Multi-Hop SSH Connections with ProxyJump and ProxyCommand
When you need to reach a server through one or more intermediate hosts, you can establish a direct connection without manually chaining SSH sessions. This is essential for accessing internal servers that aren’t directly reachable from your workstation.
The scenario
laptop ----> proxy ----> server
You want to connect to server.example.com through proxy.example.com as if it were directly accessible.
ProxyJump (recommended for modern OpenSSH)
ProxyJump is the cleanest approach and has been standard since OpenSSH 7.3. It handles all the tunneling details transparently.
Add to your ~/.ssh/config:
Host server.example.com
HostName server.example.com
ProxyJump proxy.example.com
User appuser
Then connect normally:
ssh server.example.com
Or use it inline for one-off connections:
ssh -J proxy.example.com server.example.com
For multiple hops, chain proxies with commas:
ssh -J proxy1.example.com,proxy2.example.com,proxy3.example.com server.example.com
This is far cleaner than nested ProxyCommand configurations and handles multiplexing automatically.
Better organization with named hosts
Separate your proxy definitions from target servers for maintainability:
Host bastion
HostName proxy.example.com
User adminuser
IdentityFile ~/.ssh/keys/bastion_ed25519
Host internal-server
HostName server.example.com
User appuser
IdentityFile ~/.ssh/keys/internal_ed25519
ProxyJump bastion
Now you can reference the proxy by name:
ssh internal-server
ProxyCommand (alternative for older systems)

(Records from a dataset)
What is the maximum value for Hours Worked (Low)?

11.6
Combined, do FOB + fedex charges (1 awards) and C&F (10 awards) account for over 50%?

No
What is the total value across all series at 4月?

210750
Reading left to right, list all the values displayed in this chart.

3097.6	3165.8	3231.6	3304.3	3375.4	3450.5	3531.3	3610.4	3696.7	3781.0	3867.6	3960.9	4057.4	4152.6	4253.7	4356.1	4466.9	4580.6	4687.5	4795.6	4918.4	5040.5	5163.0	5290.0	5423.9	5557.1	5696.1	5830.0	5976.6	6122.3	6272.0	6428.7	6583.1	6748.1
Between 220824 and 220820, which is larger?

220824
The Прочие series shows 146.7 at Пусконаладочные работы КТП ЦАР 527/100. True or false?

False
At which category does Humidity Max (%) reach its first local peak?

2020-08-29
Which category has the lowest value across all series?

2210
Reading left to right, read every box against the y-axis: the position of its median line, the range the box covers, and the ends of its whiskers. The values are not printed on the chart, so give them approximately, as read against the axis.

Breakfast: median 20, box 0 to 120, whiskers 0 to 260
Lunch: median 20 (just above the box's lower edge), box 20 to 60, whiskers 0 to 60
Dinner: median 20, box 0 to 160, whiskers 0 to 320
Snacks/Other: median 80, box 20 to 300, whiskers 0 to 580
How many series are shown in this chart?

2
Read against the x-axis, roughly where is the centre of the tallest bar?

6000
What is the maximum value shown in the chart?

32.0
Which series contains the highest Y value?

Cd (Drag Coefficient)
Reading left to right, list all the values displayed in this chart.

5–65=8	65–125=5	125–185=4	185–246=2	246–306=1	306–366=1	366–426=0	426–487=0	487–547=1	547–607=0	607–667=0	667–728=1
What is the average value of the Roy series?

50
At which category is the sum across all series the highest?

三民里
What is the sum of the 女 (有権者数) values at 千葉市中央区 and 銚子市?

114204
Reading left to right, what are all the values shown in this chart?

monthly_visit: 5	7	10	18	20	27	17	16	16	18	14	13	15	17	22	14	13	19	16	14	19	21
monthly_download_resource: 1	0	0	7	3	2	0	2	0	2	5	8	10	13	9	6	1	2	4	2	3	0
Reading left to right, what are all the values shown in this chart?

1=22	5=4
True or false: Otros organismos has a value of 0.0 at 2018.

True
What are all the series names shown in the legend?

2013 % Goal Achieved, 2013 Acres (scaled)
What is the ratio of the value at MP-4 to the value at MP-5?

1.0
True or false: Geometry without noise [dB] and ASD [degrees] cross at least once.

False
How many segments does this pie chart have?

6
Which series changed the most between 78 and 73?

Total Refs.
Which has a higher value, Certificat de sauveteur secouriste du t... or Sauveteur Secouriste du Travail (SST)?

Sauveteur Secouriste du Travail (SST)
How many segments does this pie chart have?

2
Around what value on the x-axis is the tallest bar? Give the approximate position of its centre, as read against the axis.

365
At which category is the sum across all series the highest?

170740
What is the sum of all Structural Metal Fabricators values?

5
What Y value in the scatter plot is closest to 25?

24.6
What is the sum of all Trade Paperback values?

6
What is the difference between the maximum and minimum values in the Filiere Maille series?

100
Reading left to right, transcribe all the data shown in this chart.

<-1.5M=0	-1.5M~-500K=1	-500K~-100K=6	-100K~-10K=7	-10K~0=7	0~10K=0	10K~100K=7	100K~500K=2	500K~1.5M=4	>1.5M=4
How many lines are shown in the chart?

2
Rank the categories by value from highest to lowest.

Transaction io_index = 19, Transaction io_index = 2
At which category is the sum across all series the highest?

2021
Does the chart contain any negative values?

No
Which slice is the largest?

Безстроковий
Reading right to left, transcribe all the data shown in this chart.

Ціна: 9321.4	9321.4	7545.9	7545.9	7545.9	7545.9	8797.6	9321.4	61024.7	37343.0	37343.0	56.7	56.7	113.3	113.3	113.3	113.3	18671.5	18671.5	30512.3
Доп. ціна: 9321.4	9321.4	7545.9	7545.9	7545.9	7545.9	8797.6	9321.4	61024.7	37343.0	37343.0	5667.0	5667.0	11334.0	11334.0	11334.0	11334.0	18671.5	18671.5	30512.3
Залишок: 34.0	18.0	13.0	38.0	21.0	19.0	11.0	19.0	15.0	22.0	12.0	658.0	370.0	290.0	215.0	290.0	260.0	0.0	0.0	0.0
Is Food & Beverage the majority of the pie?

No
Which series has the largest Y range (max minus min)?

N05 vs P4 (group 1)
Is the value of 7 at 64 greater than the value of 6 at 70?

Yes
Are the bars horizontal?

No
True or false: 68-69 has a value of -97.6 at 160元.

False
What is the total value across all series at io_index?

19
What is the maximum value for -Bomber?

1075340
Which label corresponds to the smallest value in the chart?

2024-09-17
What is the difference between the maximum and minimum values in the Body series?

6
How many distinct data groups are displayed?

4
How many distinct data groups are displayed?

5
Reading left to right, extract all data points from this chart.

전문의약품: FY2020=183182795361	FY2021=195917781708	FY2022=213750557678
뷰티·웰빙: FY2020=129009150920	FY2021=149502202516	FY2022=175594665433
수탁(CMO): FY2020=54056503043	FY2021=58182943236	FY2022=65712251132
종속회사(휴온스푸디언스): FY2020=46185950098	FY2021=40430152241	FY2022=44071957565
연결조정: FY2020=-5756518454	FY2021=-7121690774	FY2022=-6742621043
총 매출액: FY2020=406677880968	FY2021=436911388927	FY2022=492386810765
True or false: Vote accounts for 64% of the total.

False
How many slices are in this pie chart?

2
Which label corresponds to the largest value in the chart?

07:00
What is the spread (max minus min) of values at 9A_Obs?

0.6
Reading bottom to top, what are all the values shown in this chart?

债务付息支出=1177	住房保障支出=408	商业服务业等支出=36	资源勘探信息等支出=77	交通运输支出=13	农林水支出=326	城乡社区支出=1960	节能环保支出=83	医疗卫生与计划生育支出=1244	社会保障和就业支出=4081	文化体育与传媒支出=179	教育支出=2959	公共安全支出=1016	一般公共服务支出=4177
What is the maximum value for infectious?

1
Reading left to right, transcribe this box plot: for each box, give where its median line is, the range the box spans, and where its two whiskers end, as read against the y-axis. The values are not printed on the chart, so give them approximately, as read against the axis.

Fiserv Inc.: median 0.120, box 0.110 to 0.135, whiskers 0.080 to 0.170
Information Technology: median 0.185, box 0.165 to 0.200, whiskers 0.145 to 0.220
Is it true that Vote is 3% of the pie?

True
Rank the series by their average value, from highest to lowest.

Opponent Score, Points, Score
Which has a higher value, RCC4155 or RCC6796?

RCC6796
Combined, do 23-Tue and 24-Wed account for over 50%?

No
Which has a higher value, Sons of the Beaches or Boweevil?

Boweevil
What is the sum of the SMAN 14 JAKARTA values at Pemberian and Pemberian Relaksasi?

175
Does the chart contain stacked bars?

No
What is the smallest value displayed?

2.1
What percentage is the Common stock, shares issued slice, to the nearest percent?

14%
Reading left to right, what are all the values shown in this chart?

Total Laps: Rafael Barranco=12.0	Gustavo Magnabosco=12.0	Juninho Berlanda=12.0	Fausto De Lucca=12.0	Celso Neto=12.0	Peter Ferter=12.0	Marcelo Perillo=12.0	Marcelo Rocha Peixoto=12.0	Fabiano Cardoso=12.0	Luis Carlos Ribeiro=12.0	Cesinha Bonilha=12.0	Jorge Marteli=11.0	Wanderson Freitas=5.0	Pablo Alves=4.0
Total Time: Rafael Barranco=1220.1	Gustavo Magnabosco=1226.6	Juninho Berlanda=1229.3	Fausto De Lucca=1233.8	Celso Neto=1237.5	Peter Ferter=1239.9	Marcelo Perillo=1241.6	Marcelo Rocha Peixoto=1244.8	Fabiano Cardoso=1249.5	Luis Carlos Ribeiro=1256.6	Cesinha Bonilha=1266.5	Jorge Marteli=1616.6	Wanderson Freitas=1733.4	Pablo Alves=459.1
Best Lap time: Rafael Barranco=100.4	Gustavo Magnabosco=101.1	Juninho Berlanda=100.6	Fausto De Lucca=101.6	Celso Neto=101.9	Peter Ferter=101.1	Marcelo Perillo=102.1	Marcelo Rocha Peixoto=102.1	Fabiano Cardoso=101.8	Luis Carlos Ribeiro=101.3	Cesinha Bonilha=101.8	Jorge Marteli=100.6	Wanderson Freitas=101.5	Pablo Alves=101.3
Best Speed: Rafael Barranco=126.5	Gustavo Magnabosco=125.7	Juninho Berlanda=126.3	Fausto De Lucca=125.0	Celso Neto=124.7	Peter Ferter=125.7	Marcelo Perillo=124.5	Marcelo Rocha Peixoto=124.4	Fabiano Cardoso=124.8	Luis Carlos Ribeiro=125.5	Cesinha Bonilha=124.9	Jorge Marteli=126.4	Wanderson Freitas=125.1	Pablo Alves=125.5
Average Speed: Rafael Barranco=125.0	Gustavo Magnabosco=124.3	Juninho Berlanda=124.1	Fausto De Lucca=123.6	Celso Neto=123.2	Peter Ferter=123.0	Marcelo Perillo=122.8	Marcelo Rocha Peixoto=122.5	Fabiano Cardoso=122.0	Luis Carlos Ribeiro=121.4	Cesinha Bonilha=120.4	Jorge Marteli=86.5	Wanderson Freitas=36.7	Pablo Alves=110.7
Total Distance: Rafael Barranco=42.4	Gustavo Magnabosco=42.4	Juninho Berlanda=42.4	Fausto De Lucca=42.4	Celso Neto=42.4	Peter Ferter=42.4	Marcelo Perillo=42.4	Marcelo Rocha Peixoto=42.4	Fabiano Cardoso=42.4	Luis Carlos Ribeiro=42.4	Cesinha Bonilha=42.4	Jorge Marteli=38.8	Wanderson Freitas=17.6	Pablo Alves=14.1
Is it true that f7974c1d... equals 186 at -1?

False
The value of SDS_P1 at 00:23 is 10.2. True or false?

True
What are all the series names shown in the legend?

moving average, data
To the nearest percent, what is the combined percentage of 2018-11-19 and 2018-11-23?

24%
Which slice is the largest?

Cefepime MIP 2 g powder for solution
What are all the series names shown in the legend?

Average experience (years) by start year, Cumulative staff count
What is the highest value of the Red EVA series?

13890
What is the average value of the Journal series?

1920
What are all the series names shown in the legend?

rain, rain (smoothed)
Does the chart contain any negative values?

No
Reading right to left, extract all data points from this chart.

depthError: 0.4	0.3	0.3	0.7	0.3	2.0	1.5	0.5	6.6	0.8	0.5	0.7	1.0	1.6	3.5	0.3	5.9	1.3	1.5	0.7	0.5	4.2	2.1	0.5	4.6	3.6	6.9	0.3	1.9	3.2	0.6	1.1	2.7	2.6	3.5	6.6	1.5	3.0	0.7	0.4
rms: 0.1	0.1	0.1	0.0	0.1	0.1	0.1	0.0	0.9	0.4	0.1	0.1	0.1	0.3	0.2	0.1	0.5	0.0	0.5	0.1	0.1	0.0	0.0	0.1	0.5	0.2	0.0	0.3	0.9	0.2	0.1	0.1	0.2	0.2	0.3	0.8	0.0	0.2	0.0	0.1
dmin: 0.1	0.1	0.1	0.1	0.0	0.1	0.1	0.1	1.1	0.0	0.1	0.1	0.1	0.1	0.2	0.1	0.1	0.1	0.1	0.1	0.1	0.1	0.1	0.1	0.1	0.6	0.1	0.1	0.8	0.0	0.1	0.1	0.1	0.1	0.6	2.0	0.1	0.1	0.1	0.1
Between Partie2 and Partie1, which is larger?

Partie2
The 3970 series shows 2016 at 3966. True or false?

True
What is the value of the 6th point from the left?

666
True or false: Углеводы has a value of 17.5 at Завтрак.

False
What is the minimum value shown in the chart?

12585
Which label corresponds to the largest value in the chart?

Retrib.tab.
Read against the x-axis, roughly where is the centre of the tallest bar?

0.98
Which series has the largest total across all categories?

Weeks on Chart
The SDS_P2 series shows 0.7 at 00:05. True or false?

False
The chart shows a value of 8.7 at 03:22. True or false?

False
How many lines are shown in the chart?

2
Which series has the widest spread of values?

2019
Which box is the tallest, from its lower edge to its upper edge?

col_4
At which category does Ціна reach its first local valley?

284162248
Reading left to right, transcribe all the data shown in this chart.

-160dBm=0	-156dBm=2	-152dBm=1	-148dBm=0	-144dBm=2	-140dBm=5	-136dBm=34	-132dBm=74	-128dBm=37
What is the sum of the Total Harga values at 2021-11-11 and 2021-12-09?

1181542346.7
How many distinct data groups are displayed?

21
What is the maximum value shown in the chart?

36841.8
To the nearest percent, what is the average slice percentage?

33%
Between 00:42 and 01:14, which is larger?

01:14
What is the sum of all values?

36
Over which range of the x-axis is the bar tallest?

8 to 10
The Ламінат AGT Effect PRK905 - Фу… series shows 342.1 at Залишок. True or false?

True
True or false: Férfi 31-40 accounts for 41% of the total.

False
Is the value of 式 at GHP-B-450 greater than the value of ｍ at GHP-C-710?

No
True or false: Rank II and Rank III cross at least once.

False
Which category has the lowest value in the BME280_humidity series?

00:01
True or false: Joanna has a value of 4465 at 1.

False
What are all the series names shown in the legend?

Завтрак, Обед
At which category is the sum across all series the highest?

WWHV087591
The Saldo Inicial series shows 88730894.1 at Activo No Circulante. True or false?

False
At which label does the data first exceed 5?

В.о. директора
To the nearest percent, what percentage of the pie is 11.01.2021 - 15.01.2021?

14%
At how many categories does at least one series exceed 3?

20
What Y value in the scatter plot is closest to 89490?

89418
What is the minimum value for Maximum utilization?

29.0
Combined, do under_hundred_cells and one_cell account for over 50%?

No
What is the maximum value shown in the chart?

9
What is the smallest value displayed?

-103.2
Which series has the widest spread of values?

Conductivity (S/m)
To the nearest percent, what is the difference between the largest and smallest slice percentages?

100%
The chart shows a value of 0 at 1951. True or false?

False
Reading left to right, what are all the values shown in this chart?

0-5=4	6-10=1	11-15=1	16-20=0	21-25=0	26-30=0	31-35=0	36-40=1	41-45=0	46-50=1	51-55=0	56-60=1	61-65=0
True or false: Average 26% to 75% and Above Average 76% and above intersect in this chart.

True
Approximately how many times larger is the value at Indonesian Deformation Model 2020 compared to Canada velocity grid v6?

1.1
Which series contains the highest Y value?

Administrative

WHAT TO DO: Copy out the whole guide to multi-hop SSH connections word for word, from its title to its last line.

THE ANSWER:
Multi-Hop SSH Connections with ProxyJump and ProxyCommand
When you need to reach a server through one or more intermediate hosts, you can establish a direct connection without manually chaining SSH sessions. This is essential for accessing internal servers that aren’t directly reachable from your workstation.
The scenario
laptop ----> proxy ----> server
You want to connect to server.example.com through proxy.example.com as if it were directly accessible.
ProxyJump (recommended for modern OpenSSH)
ProxyJump is the cleanest approach and has been standard since OpenSSH 7.3. It handles all the tunneling details transparently.
Add to your ~/.ssh/config:
Host server.example.com
HostName server.example.com
ProxyJump proxy.example.com
User appuser
Then connect normally:
ssh server.example.com
Or use it inline for one-off connections:
ssh -J proxy.example.com server.example.com
For multiple hops, chain proxies with commas:
ssh -J proxy1.example.com,proxy2.example.com,proxy3.example.com server.example.com
This is far cleaner than nested ProxyCommand configurations and handles multiplexing automatically.
Better organization with named hosts
Separate your proxy definitions from target servers for maintainability:
Host bastion
HostName proxy.example.com
User adminuser
IdentityFile ~/.ssh/keys/bastion_ed25519
Host internal-server
HostName server.example.com
User appuser
IdentityFile ~/.ssh/keys/internal_ed25519
ProxyJump bastion
Now you can reference the proxy by name:
ssh internal-server
ProxyCommand (alternative for older systems)